Alexey · December 16, 2019, 8:35am

This is the consequence of losing database…
The only way - to free up some space on that drive to be able to run a node. Since it doesn’t recognized the own pieces, it can see only the free space. It should have at least 500GB to be able to start a node.

Please, stop and remove the container, then check the piece_spaced_used.db with this instruction:

baker · December 16, 2019, 2:26pm

So it seems I might have been a bit impatient when I reported back initially. After replacing the owner on the entire node working folder, I started the node and the used space started at 0 again. I had let the node run for about 60s, the used space had gone up to about 100 MB. I self-declared the problem unfixed and logged out. However I had forgotten to stop the node. When I remembered about an hour later, I logged back in and saw that the node was showing 1.9 TB of used space. I tried restarting the node, and the used space remained at 1.9 TB. This was all while the node was running v0.26.2. (this all happened Dec 14), but I haven’t been able to report back until now)

I forgot to dump the logs before watchtower updated to v0.27.1, so unfortunately I can’t get any info about what may have fixed the problem. I guess it was the ownership issue, although I don’t know what could have changed as the node had been running fine for months. And it seems that the node was properly tracking all of the pieces during this since I have not seen an unrecoverable failed audits.

Thanks for your help @deathlessdd and Alexey. Looks like I am back up and running.

fragamemnon · December 16, 2019, 2:30pm

I’ve follwed the database repair steps. However, the HDD is of 2TB capacity, and I have 1.6TB of node data.
How should I proceed about freeing up space?

Alexey · December 23, 2019, 8:11am

Please, open the config.yaml in your data folder, try to uncomment (remove the # ) this line in the config:

# storage2.monitor.minimum-disk-space: 500.0 GB

and replace the 500.0 with 300.0, save the configuration file and restart the container

docker restart -t 300 storagenode

Then check is it able to start and recognize the space?

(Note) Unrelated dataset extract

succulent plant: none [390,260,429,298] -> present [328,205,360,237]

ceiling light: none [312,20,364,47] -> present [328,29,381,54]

Alexey · December 31, 2019, 12:38pm

2 posts were split to a new topic: Storagenode had corrupted data in over 400 blocks on the hard-drive storage

maprox · January 9, 2020, 7:56pm

Hello all,

I’m quite new to the storj community, and have the same problem.
Each time docker container is restarted Disk Space Remaining is being reset.

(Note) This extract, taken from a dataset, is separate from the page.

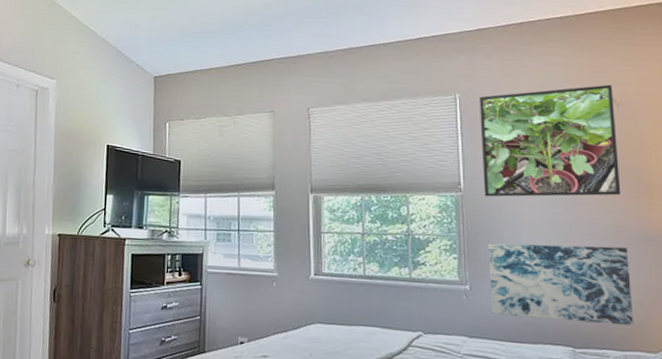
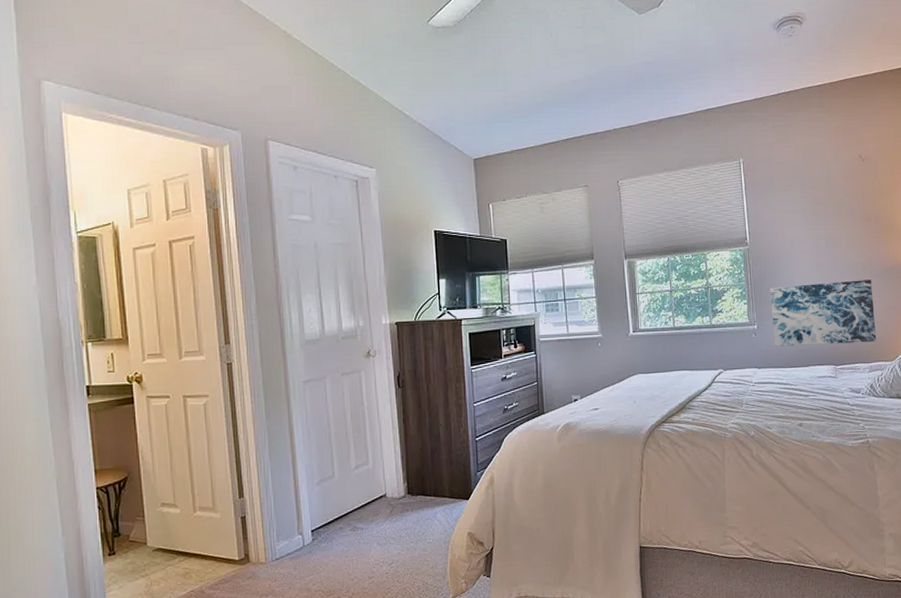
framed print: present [479,84,621,197] -> none [758,143,866,248]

I checked the logs, and see this line

2020-01-09T19:46:03.215Z ERROR piecestore:cache error getting current space used calculation: {“error”: “lstat config/storage/blobs/ukfu6bhbboxilvt7jrwlqk7y2tapb5d2r2tsmj2sjxvw5qaaaaaa/ys/r4gkofts26bk5m3gflnvyvkhjttix5tods2577zl2onse6fceq.sj1: structure needs cleaning”}

Is it anything I can fix?
Thanks in advance!

Dylan · January 9, 2020, 8:31pm

Hello @maprox and welcome to the forum!

What does your docker run command look like?

BrightSilence · January 9, 2020, 8:52pm

This suggest file system issues. Good idea to run e2fsck to try and fix it.

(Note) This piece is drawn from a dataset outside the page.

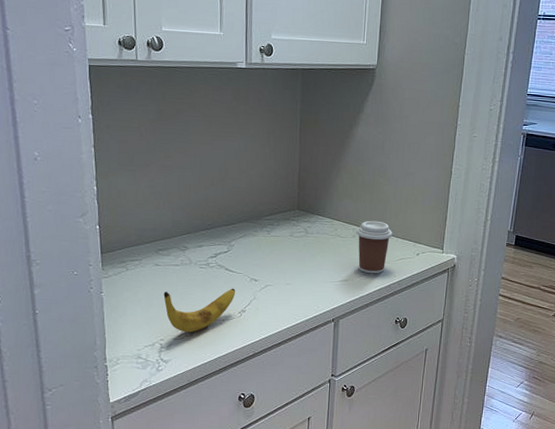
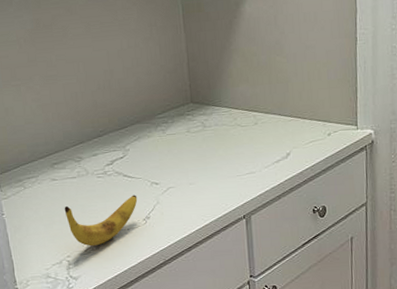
coffee cup: present [356,220,393,274] -> none [257,103,298,163]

maprox · January 10, 2020, 8:36am

Are you saying storj node corrupted clean new disk for less than a month?
Doesn’t look feasible for me. As far as I understand (and see in dashboard) new nodes don’t have much traffic. What are they doing with the disk if it got corrupted that fast?
For me this looks more like some software error.

For @Dylan, it’s “almost” exactly as in this document: https://documentation.storj.io/setup/cli/storage-node

docker run -d --restart unless-stopped -p 28967:28967 \
    -p 14002:14002 \
    -e WALLET="0xXXXXXXXXXXXXXXXXXXXXXXXXXXXXXXXXXXXXXXXX" \
    -e EMAIL="user@example.com" \
    -e ADDRESS="ip:28967" \
    -e BANDWIDTH="10TB" \
    -e STORAGE="3TB" \
    --mount type=bind,source="/media/drive/identity/storagenode",destination=/app/identity \
    --mount type=bind,source="/media/drive/storj",destination=/app/config \
    --name storagenode storjlabs/storagenode:beta